-- TASK TO COMPLETE --
Revise the material from its start up to and including the line with "family: Fabaceae", putting "division" in place of "phylum" and keeping everything else the same. Give only those lines, without the pictures.
--------------------------------
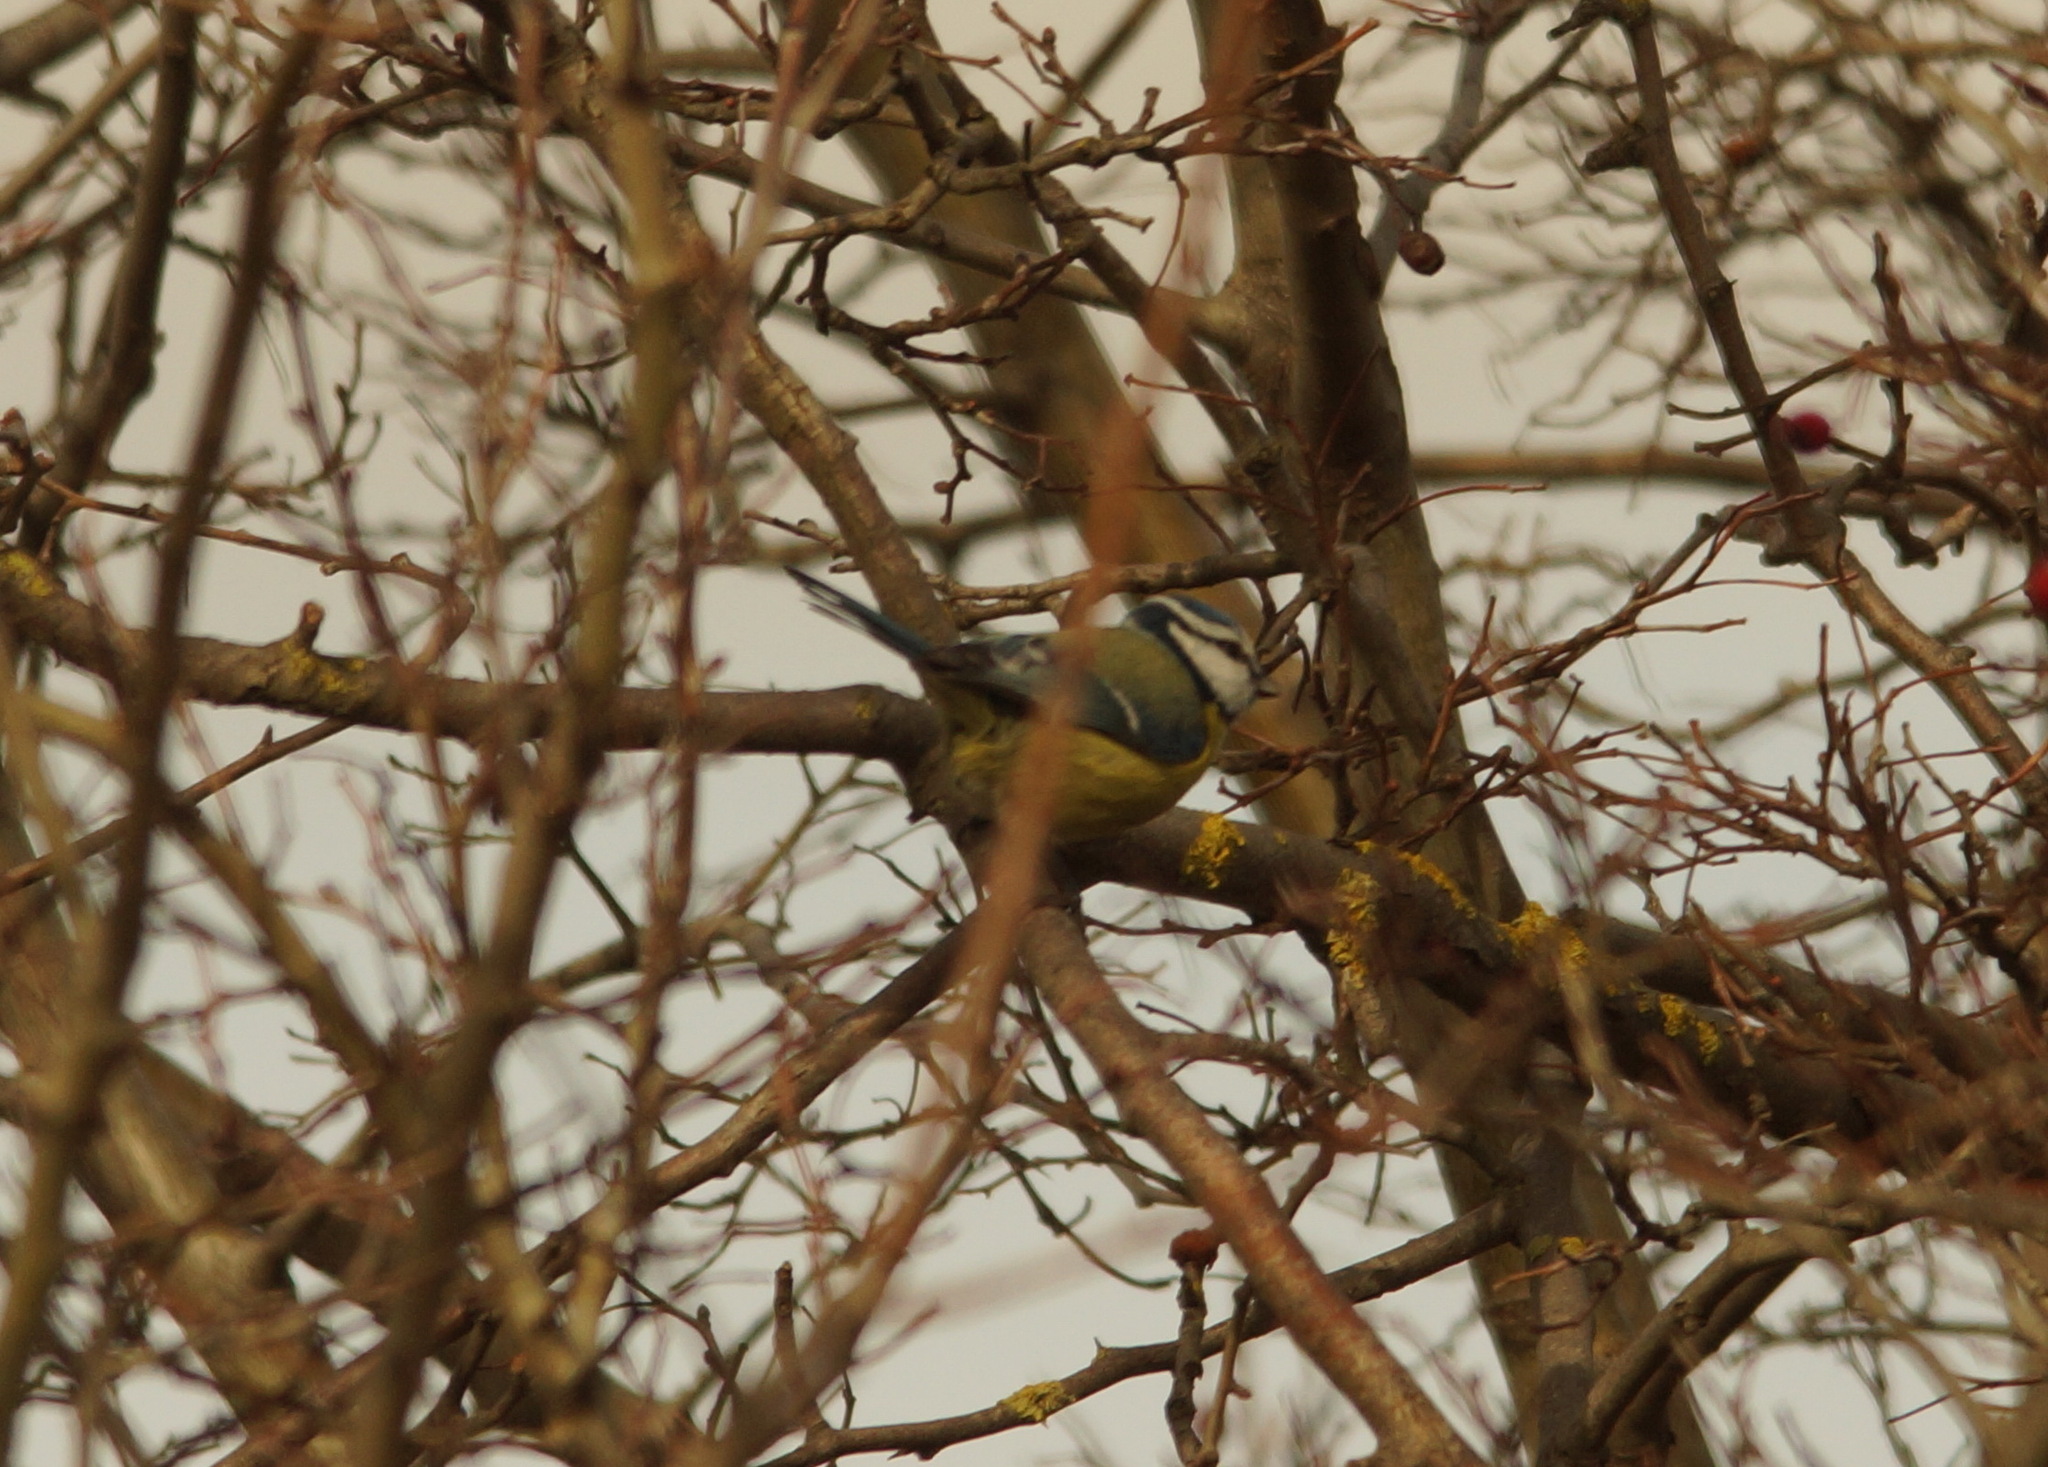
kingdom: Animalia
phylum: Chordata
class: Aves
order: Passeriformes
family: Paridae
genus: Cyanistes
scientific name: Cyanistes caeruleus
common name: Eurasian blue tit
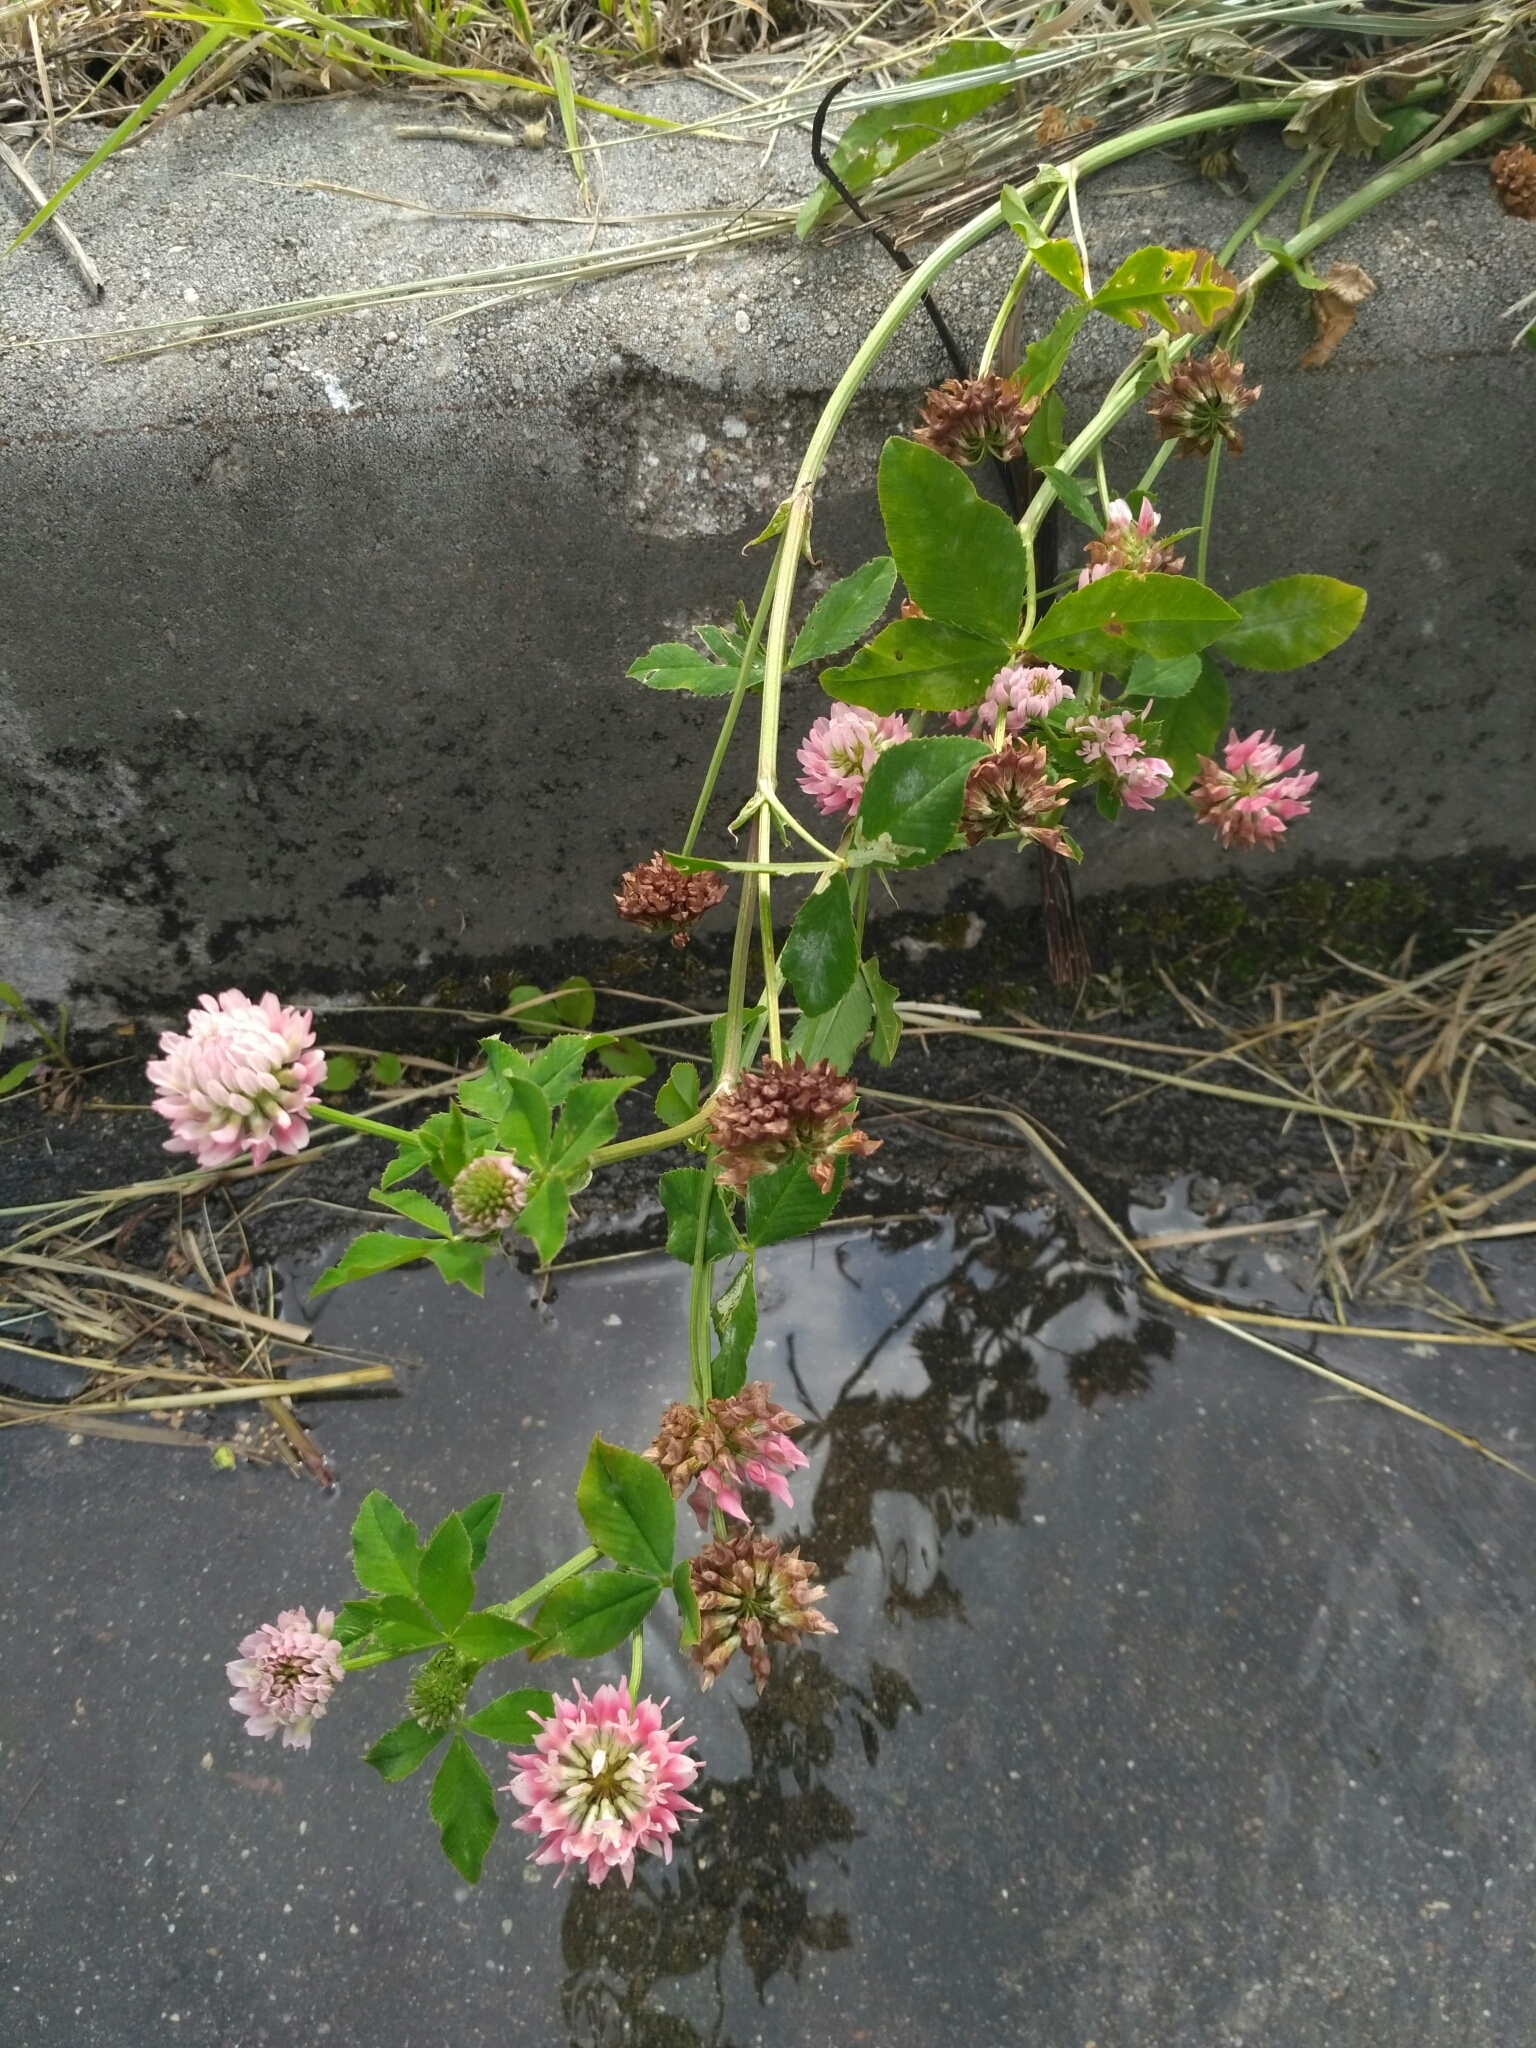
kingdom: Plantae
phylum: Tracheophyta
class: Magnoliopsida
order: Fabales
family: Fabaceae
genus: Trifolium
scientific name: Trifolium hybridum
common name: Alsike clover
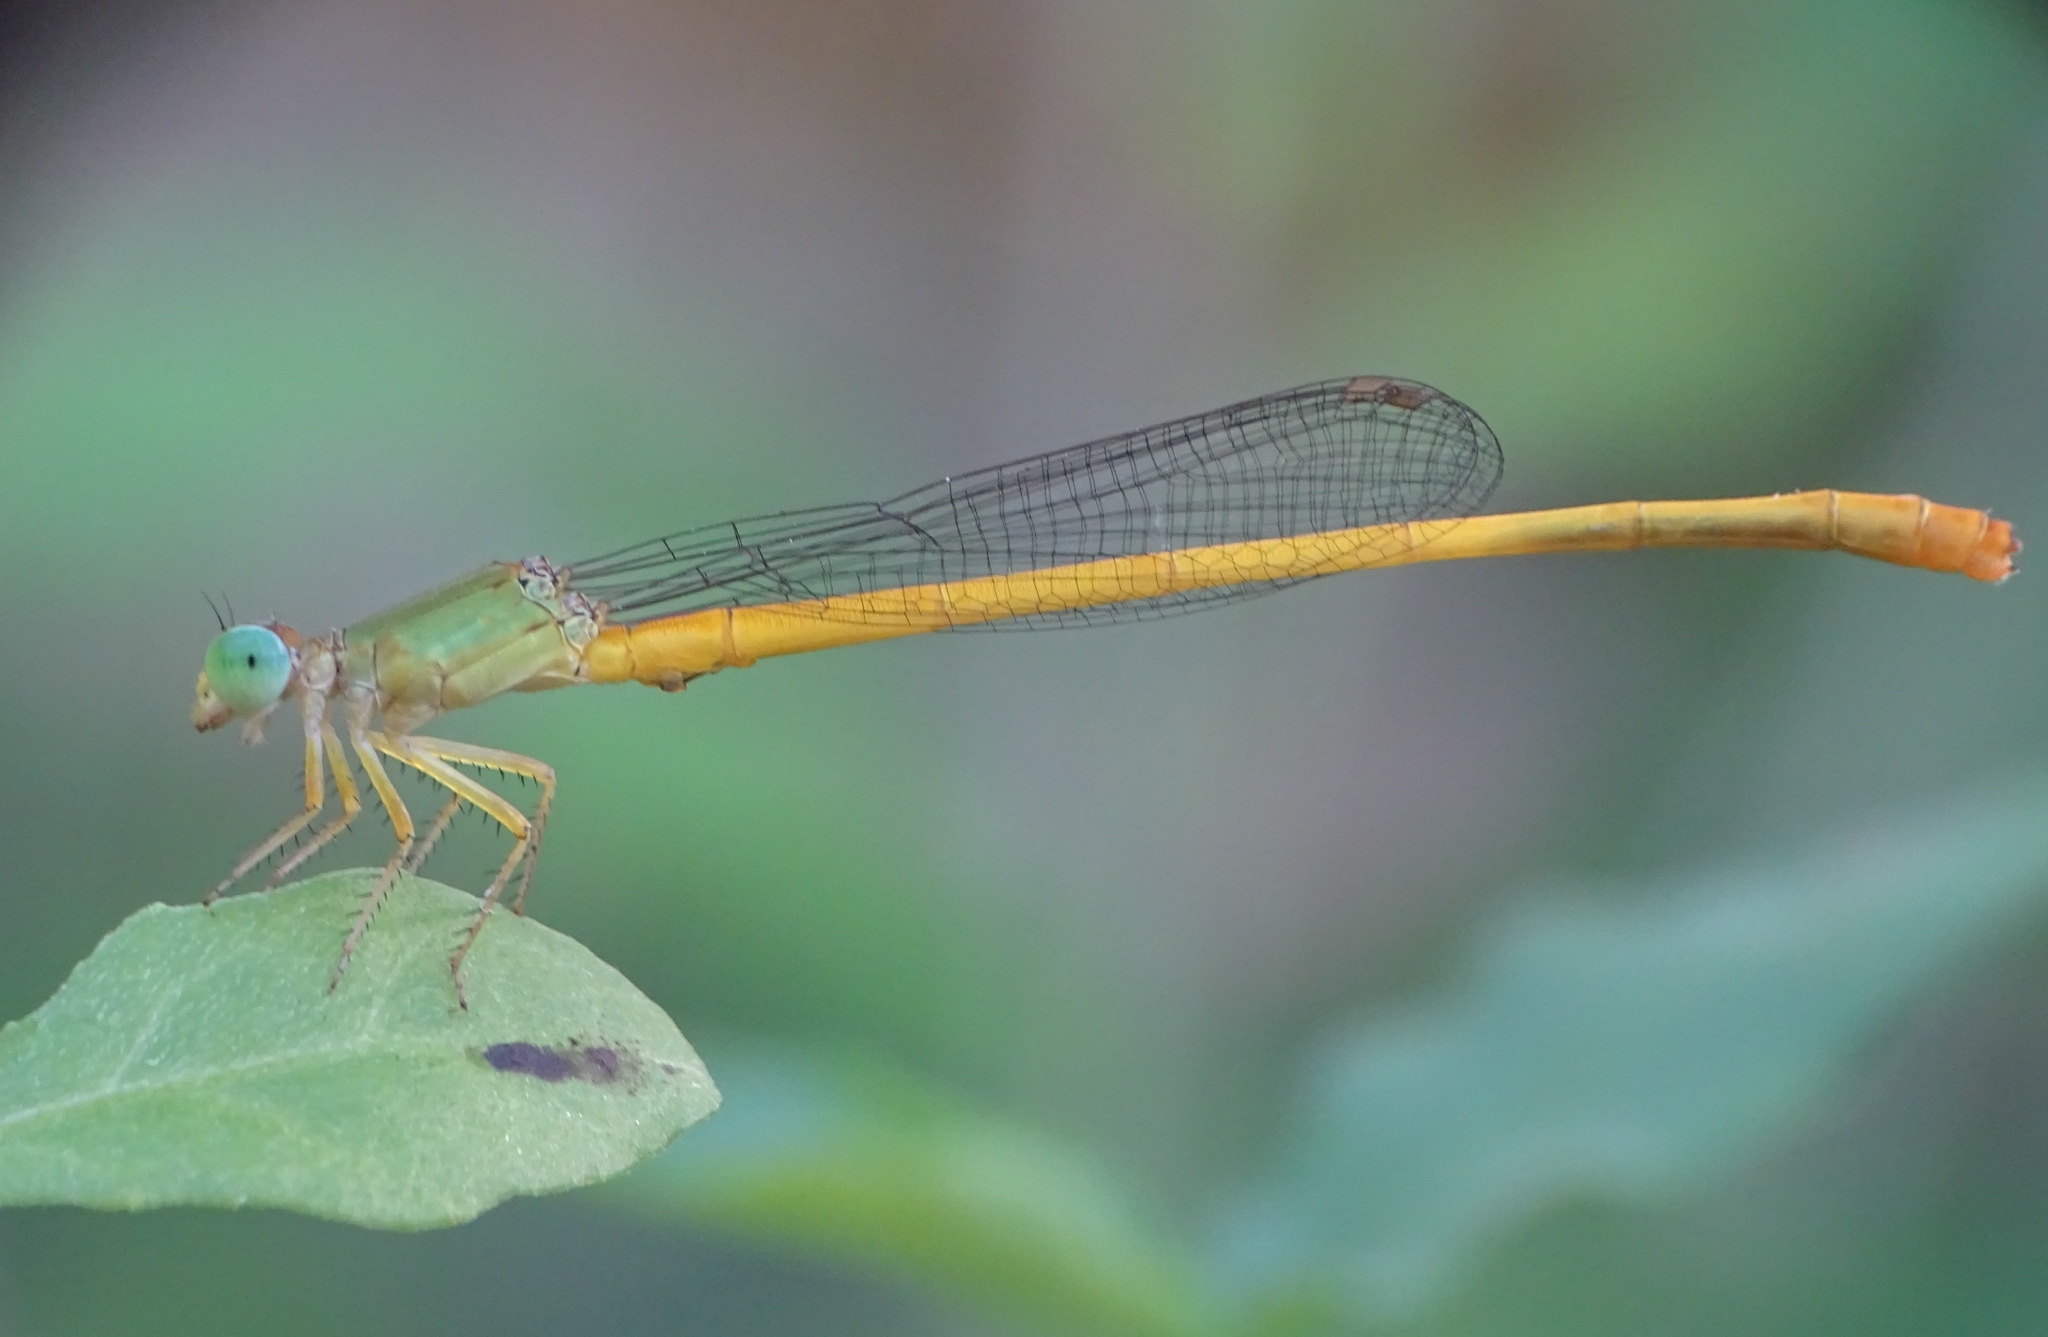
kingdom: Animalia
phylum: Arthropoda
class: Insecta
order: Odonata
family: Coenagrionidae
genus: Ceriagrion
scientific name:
--------------------------------
-- RESULT FOR THIS EXERCISE --
kingdom: Animalia
division: Chordata
class: Aves
order: Passeriformes
family: Paridae
genus: Cyanistes
scientific name: Cyanistes caeruleus
common name: Eurasian blue tit
kingdom: Plantae
division: Tracheophyta
class: Magnoliopsida
order: Fabales
family: Fabaceae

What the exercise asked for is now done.